The previous post went from bad to dire: most batch systems use methods that are easily defeated by the job changing its runtime environment (altering the process group, reparenting to init, or changing the environment). Even when using a reliable tracking method, killing an arbitrary set of processes is not possible.
To top it off - when process tracking or killing goes awry, we have no reliable means to detect when our methods fail.
There's a small, relatively unknown, corner of the Linux kernel that can help us out, the proc connector. A privileged process can connect a socket to the kernel, and receive a stream of messages about processes on the system. Any time one of the following system calls happens:
Because it is based on events from the kernel, not periodic polling of /proc from user space, this is a far more reliable method for tracking processes. With a little help from the kernel, the picture is already brighter!

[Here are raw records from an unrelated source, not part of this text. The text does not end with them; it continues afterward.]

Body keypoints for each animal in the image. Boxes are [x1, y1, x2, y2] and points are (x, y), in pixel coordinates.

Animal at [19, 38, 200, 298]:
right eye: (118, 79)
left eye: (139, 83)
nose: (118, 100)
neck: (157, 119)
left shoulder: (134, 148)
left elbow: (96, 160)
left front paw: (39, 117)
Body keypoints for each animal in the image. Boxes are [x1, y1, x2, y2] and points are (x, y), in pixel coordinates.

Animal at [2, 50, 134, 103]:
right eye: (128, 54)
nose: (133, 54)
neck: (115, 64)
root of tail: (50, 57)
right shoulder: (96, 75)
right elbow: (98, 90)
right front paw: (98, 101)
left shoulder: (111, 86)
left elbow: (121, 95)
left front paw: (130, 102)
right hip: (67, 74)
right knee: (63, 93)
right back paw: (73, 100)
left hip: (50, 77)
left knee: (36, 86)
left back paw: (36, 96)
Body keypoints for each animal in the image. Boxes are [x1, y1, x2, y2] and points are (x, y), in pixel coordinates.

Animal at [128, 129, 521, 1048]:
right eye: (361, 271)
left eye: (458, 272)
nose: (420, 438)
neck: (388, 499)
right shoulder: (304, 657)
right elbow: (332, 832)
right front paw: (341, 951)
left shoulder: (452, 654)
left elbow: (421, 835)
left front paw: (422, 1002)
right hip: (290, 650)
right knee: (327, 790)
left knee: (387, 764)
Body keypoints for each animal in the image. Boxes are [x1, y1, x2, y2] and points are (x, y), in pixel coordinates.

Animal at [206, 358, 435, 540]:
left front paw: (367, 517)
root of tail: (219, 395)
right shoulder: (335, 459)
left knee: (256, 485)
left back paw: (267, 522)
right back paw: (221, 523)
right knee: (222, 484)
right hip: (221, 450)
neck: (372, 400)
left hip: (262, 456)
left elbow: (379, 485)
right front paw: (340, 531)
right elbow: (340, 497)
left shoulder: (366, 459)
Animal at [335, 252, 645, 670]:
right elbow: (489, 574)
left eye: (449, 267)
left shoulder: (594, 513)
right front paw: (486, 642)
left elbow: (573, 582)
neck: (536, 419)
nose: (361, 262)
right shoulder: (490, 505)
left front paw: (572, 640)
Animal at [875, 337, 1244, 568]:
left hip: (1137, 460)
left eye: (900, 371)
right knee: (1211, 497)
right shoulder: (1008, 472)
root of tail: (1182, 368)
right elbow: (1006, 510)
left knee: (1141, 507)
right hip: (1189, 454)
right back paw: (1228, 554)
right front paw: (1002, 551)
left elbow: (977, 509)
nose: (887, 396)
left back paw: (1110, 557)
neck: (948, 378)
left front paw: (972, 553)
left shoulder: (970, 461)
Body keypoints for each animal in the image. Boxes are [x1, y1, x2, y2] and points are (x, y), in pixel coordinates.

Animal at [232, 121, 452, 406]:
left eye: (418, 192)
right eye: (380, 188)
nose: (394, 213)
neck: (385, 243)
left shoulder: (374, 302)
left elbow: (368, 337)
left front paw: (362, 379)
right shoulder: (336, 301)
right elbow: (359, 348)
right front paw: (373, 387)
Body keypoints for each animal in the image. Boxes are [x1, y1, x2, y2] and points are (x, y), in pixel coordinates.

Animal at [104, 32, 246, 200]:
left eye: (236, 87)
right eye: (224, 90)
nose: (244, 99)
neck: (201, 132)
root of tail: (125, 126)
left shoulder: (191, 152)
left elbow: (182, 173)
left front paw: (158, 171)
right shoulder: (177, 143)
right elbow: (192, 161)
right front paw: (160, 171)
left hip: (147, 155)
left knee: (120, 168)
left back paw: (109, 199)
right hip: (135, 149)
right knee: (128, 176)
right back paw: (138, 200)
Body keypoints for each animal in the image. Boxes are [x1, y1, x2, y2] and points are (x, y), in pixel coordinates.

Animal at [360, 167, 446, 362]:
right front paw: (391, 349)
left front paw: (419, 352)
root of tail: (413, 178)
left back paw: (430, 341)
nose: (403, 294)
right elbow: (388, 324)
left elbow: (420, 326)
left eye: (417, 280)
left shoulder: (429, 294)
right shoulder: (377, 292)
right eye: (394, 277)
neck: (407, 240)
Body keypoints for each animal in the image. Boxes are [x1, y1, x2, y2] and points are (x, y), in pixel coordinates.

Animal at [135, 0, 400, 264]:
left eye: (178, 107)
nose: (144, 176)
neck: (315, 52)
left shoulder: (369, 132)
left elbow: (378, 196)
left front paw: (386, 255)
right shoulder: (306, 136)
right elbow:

The drawback here is that, while the message is being processed by user-space, further messages to the socket are buffered in memory. When the buffer is full, the kernel drops any further messages: the tracker will lose possibly important events. The event stream is asynchronous: the fork or exit occurs regardless of whether you process the associated message.. Unless the tracking code is particularly slow, it is likely the only case where the buffer overruns is the case where we care about: someone launching a fork bomb to escape the system.
If you have too many message, the first step is to receive less messages. One can hand the kernel a small program in an special assembly language that pre-filters messages: a message that isn't put into the queue can't overflow it! Writing these filters are a fun academic exercise, but not useful: when a fork bomb occurs, the messages the processes needs to receive are precisely the ones overflowing the buffer!
So while never failing is preferable, detecting when we have failed is acceptable: when the buffer is full, the next attempt to read a message from the socket will return a ENOBUF to indicate the buffer has overfilled. Actions can be taken: for most batch systems, a nasty email to the user and sysadmin might be sufficient. If you work for the NSA, perhaps the appropriate response is to power down the worker node and send out black helicopters.
I've taken the approach outlined here and turned it into a small package called "ProcPolice". It consists of a simple daemon which listens to the stream of events, and adds the process to an in-memory tree if the process can be tracked back to a batch system job. ProcPolice will detect when a process reparents to init and, if it is launched from the batch system and non-root, it can log the event or kill the newly-daemonized process. In testing, it is able stop off simple fork-bombs and detect more sophisticated ones.
As ProcPolice runs as a separate daemon that watches the batch system and intervenes only on daemonized processes, it can be used immediately with any batch system (Condor or PBS have been tested). ProcPolice is available in source code form from
svn://t2.unl.edu/brian/proc_policeOr as a RHEL5-compatible RPM.
ProcPolice was invented with a few specific requirements in mind:
- Prevent batch system-based processes from outliving the lifetime of the batch system job without changing the runtime of the job itself.
- Do this without support in the batch system itself.
- Detect when failures occur.
- Support RHEL5 (the OS used by the LHC for the next few years).